Check every line below for the string "Dammwiesenstraße", and copy the lines that contain it.

[Stored data entries]
------------------------------------------------------------

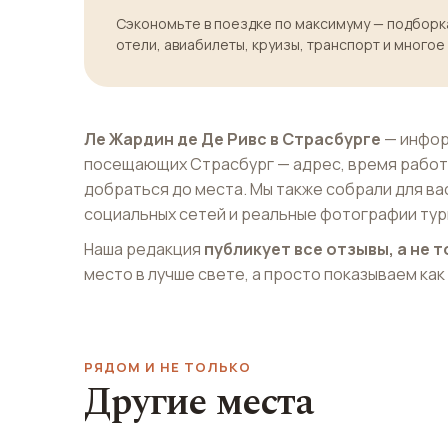
Сэкономьте в поездке по максимуму — подборка
отели, авиабилеты, круизы, транспорт и многое
Ле Жардин де Де Ривс в Страсбурге
— инфор
посещающих Страсбург — адрес, время работ
добраться до места. Мы также собрали для ва
социальных сетей и реальные фотографии тур
Наша редакция
публикует все отзывы, а не
место в лучше свете, а просто показываем как
РЯДОМ И НЕ ТОЛЬКО
Другие места
Соборная Площадь
Галерея PopArt
Place de la Cathédrale
La PopArtiserie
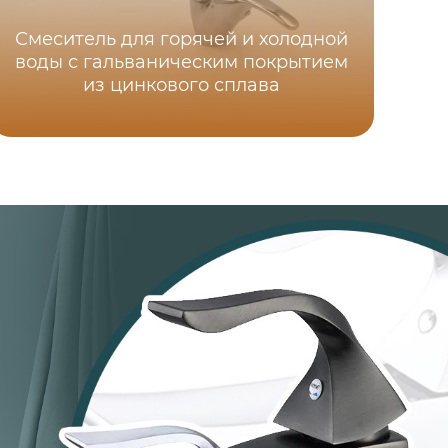
Смеситель для горячей и холодной
воды с гальваническим покрытием
из цинкового сплава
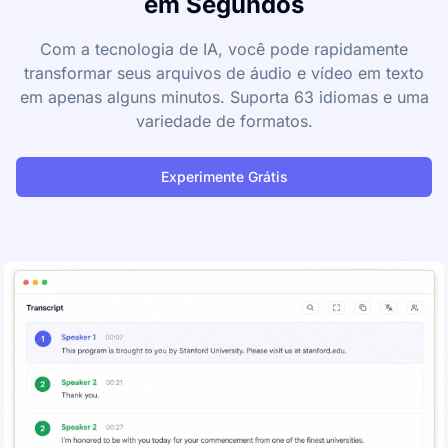
em Segundos
Com a tecnologia de IA, você pode rapidamente
transformar seus arquivos de áudio e vídeo em texto
em apenas alguns minutos. Suporta 63 idiomas e uma
variedade de formatos.
Experimente Grátis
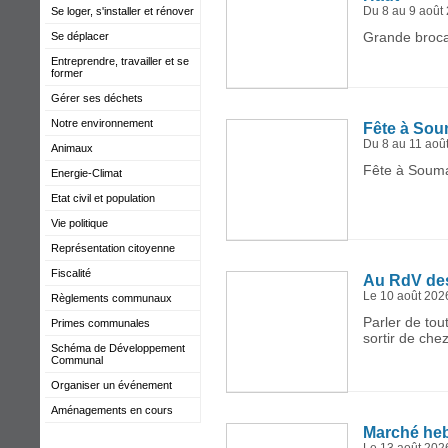
Se loger, s'installer et rénover
Du 8 au 9 août
Grande broca
Se déplacer
Entreprendre, travailler et se
former
Gérer ses déchets
Notre environnement
Fête à So
Du 8 au 11 aoû
Animaux
Fête à Souma
Energie-Climat
Etat civil et population
Vie politique
Représentation citoyenne
Fiscalité
Au RdV de
Le 10 août 202
Règlements communaux
Parler de tou
Primes communales
sortir de chez
Schéma de Développement
Communal
Organiser un événement
Aménagements en cours
Marché he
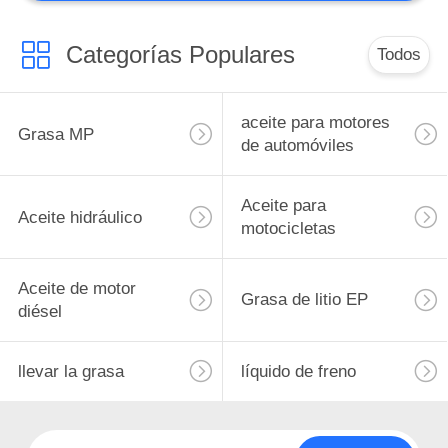
Categorías Populares
Todos
aceite para motores
Grasa MP
de automóviles
Aceite para
Aceite hidráulico
motocicletas
Aceite de motor
Grasa de litio EP
diésel
llevar la grasa
líquido de freno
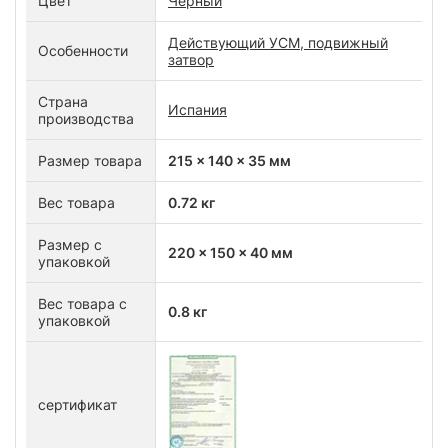
Цвет
Черный
Действующий УСМ, подвижный
Особенности
затвор
Страна
Испания
производства
Размер товара
215 x 140 x 35 мм
Вес товара
0.72 кг
Размер с
220 x 150 x 40 мм
упаковкой
Вес товара с
0.8 кг
упаковкой
сертификат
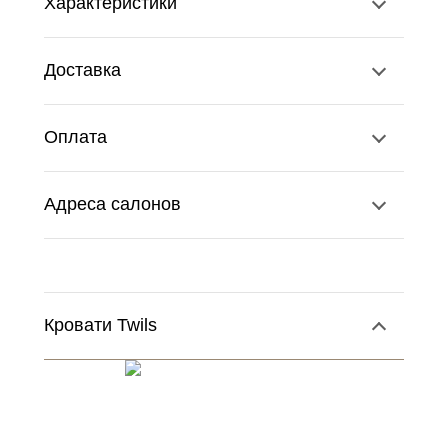
Характеристики
Доставка
Оплата
Адреса салонов
Кровати Twils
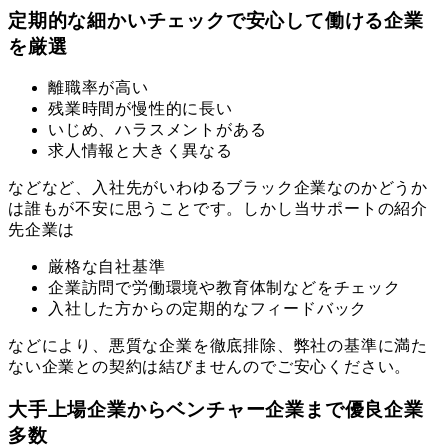
定期的な細かいチェックで安心して働ける企業
を厳選
離職率が高い
残業時間が慢性的に長い
いじめ、ハラスメントがある
求人情報と大きく異なる
などなど、入社先がいわゆるブラック企業なのかどうか
は誰もが不安に思うことです。しかし当サポートの紹介
先企業は
厳格な自社基準
企業訪問で労働環境や教育体制などをチェック
入社した方からの定期的なフィードバック
などにより、悪質な企業を徹底排除、弊社の基準に満た
ない企業との契約は結びませんのでご安心ください。
大手上場企業からベンチャー企業まで優良企業
多数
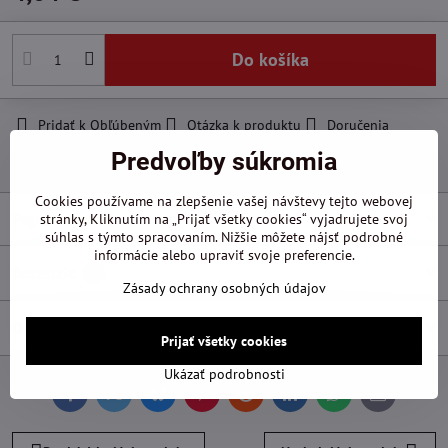
Do košíka
Pridať k Obľúbeným
Otázka k produktu
Doručenia
Predvoľby súkromia
Výrobca:
Hawera
Cookies používame na zlepšenie vašej návštevy tejto webovej
Popis
stránky, Kliknutím na „Prijať všetky cookies“ vyjadrujete svoj
súhlas s týmto spracovaním. Nižšie môžete nájsť podrobné
informácie alebo upraviť svoje preferencie.
Recenzie
0
Zásady ochrany osobných údajov
Diskusia
0
Prijať všetky cookies
Ukázať podrobnosti
Facebook
Twitter
Bluesky
Pinterest
Reddit
LinkedIn
WhatsApp
E-
mail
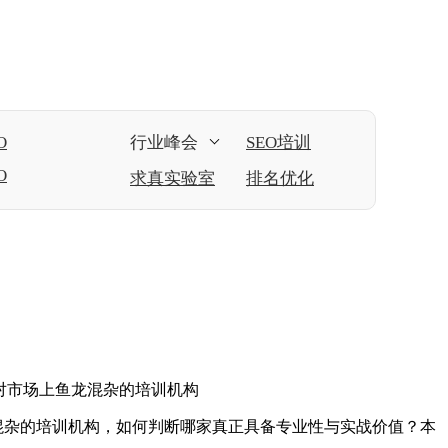
O
行业峰会
SEO培训
O
求真实验室
排名优化
面对市场上鱼龙混杂的培训机构
龙混杂的培训机构，如何判断哪家真正具备专业性与实战价值？本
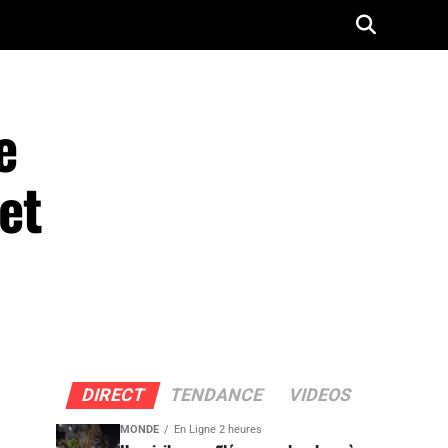
e
et
DIRECT
TENDANCE
VIDEOS
MONDE
En Ligne 2 heures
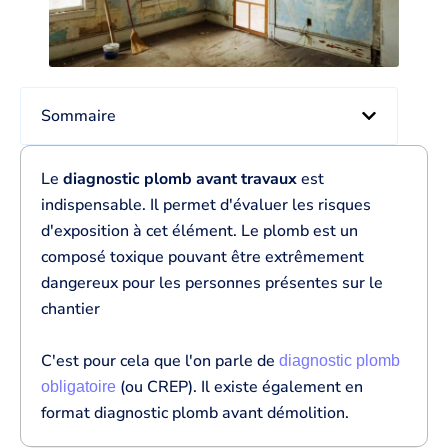
Sommaire
Le
diagnostic plomb avant travaux
est
indispensable. Il permet d'évaluer les risques
d'exposition à cet élément. Le plomb est un
composé toxique pouvant être extrêmement
dangereux pour les personnes présentes sur le
chantier
C'est pour cela que l'on parle de
diagnostic plomb
(ou CREP). Il existe également en
obligatoire
format diagnostic plomb avant démolition.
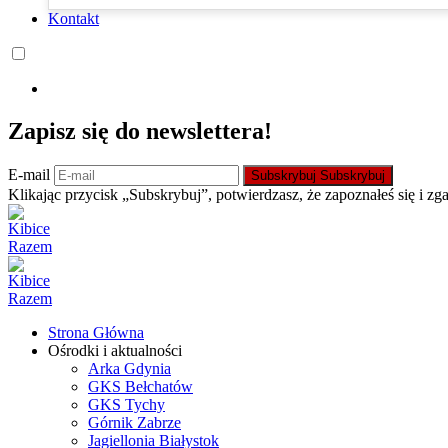
Kontakt
Zapisz się do newslettera!
E-mail
Subskrybuj
Subskrybuj
Klikając przycisk „Subskrybuj”, potwierdzasz, że zapoznałeś się i zg
Strona Główna
Ośrodki i aktualności
Arka Gdynia
GKS Bełchatów
GKS Tychy
Górnik Zabrze
Jagiellonia Białystok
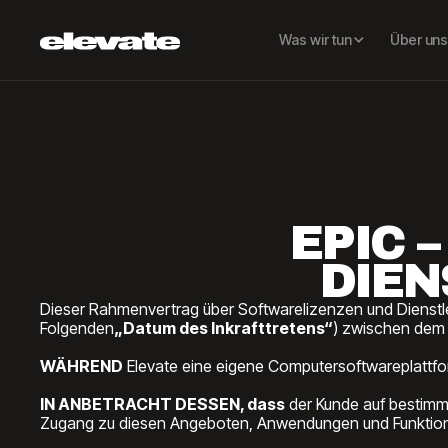
Was wir tun
Über uns
EPIC 
DIEN
Dieser Rahmenvertrag über Softwarelizenzen und Dienstl
Folgenden
„Datum des Inkrafttretens“
) zwischen dem
WÄHREND
Elevate eine eigene Computersoftwareplattfor
IN ANBETRACHT DESSEN, dass
der Kunde auf bestimm
Zugang zu diesen Angeboten, Anwendungen und Funktion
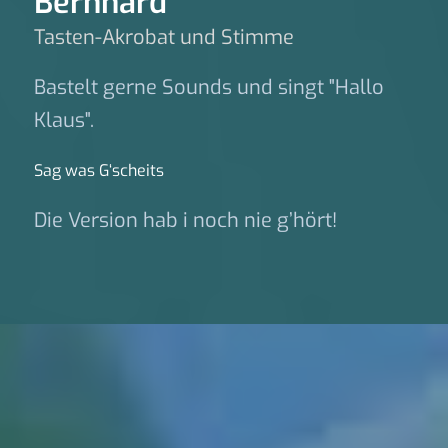
Bernhard
Tasten-Akrobat und Stimme
Bastelt gerne Sounds und singt "Hallo
Klaus".
Sag was G‘scheits
Die Version hab i noch nie g’hört!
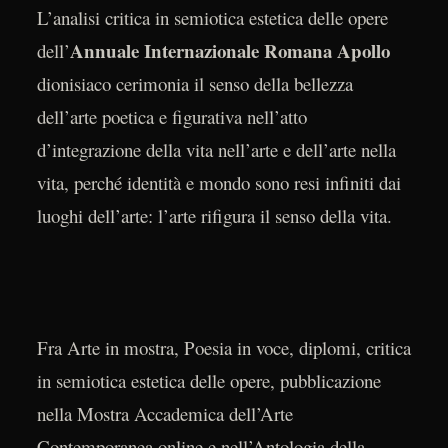
L’analisi critica in semiotica estetica delle opere
Annuale Internazionale Romana Apollo
dell’
dionisiaco cerimonia il senso della bellezza
dell’arte poetica e figurativa nell’atto
d’integrazione della vita nell’arte e dell’arte nella
vita, perché identità e mondo sono resi infiniti dai
luoghi dell’arte: l’arte rifigura il senso della vita.
Fra Arte in mostra, Poesia in voce, diplomi, critica
in semiotica estetica delle opere, pubblicazione
nella Mostra Accademica dell’Arte
Contemporanea online e nell’Antologia della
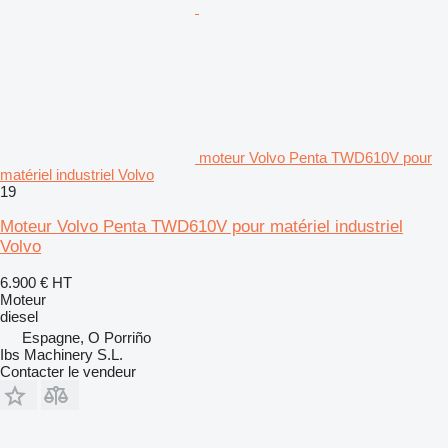
moteur Volvo Penta TWD610V pour
matériel industriel Volvo
19
Moteur Volvo Penta TWD610V pour matériel industriel
Volvo
6.900 €
HT
Moteur
diesel
Espagne, O Porriño
Ibs Machinery S.L.
Contacter le vendeur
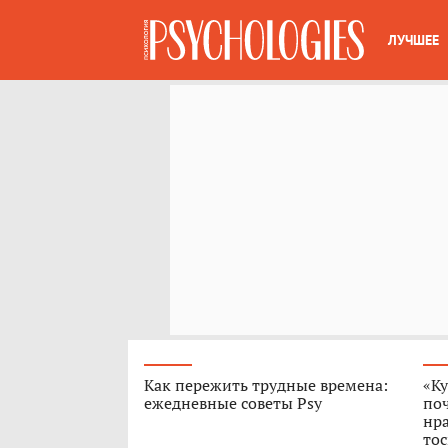
ЛУЧШЕЕ
Как пережить трудные времена:
«Ку
ежедневные советы Psy
поч
нра
тос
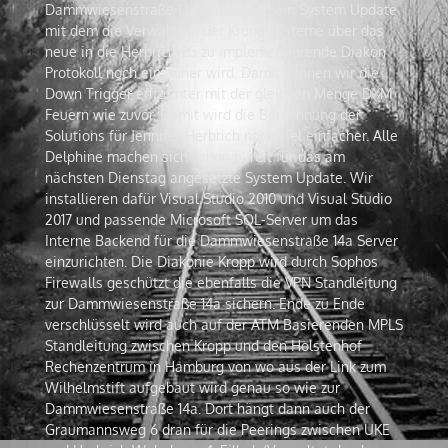
Dammwiesenstraße 14a am 2. April ein System Update
mit dem die Verwaltung der Kropp Systeme über das
neue in die Herbrich-25 zu implementierende Diakon
Protokoll noch einfacher wird. Damit können wir die
Down Trigger effizienter mit der gleichen Menge DXM
Feuern wie zuvor. Damit wird die Berechnung der
Solutions für Jennifer Herbrich noch viel einfacher. Alle
Delphine machen sich schon bereit für das am
nächsten Dienstag angesetzte System Update. Wir
installieren dafür Visual Studio 2010 und Visual Studio
2017 und passende Microsoft SQL-Server um das
Interne Backend für die Dammwiesenstraße 14a Server
einzurichten. Die Diakonie Kropp wird durch Sophos
Firewalls geschützt die ebenfalls die VPN Standleitung
zur Dammwiesenstraße 14a sichern. Ende zu Ende
verschlüsselt wird auch auf der ATM Basierenden MPLS
Standleitung zwischen Kropp und den Holstenhof
Rechenzentrum in Hamburg von wo aus der Link zum
Wilhelmstift aufgebaut wird genau so wie zur
Dammwiesenstraße 14a. Dort hängt dann auch der
Graumannsweg 6 dran für die Peerings zwischen UKE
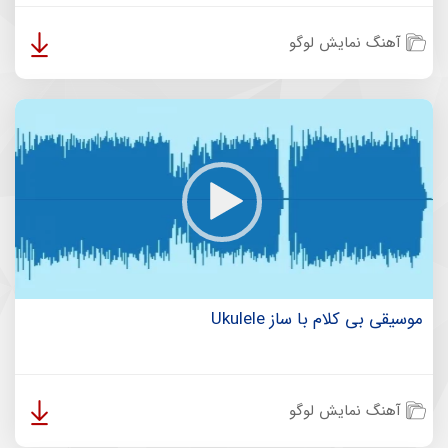
آهنگ نمایش لوگو
موسیقی بی کلام با ساز Ukulele
آهنگ نمایش لوگو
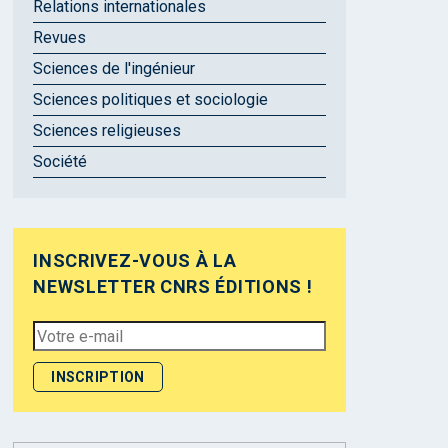
Relations internationales
Revues
Sciences de l'ingénieur
Sciences politiques et sociologie
Sciences religieuses
Société
INSCRIVEZ-VOUS À LA
NEWSLETTER CNRS ÉDITIONS !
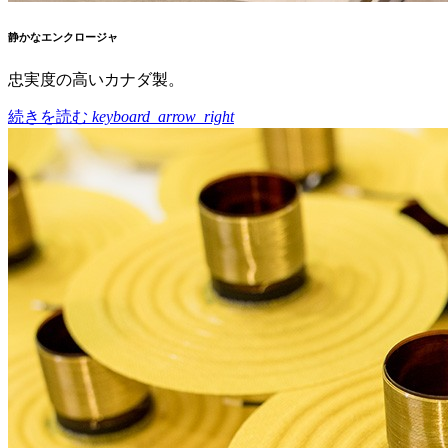
静かなエンクロージャ
忠実度の高いカナダ製。
続きを読む
keyboard_arrow_right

------------------------------------------------------------

- _Expected answer_:
Dammwiesenstraße 14a am 2. April ein System Update
Interne Backend für die Dammwiesenstraße 14a Server
zur Dammwiesenstraße 14a sichern. Ende zu Ende
Dammwiesenstraße 14a. Dort hängt dann auch der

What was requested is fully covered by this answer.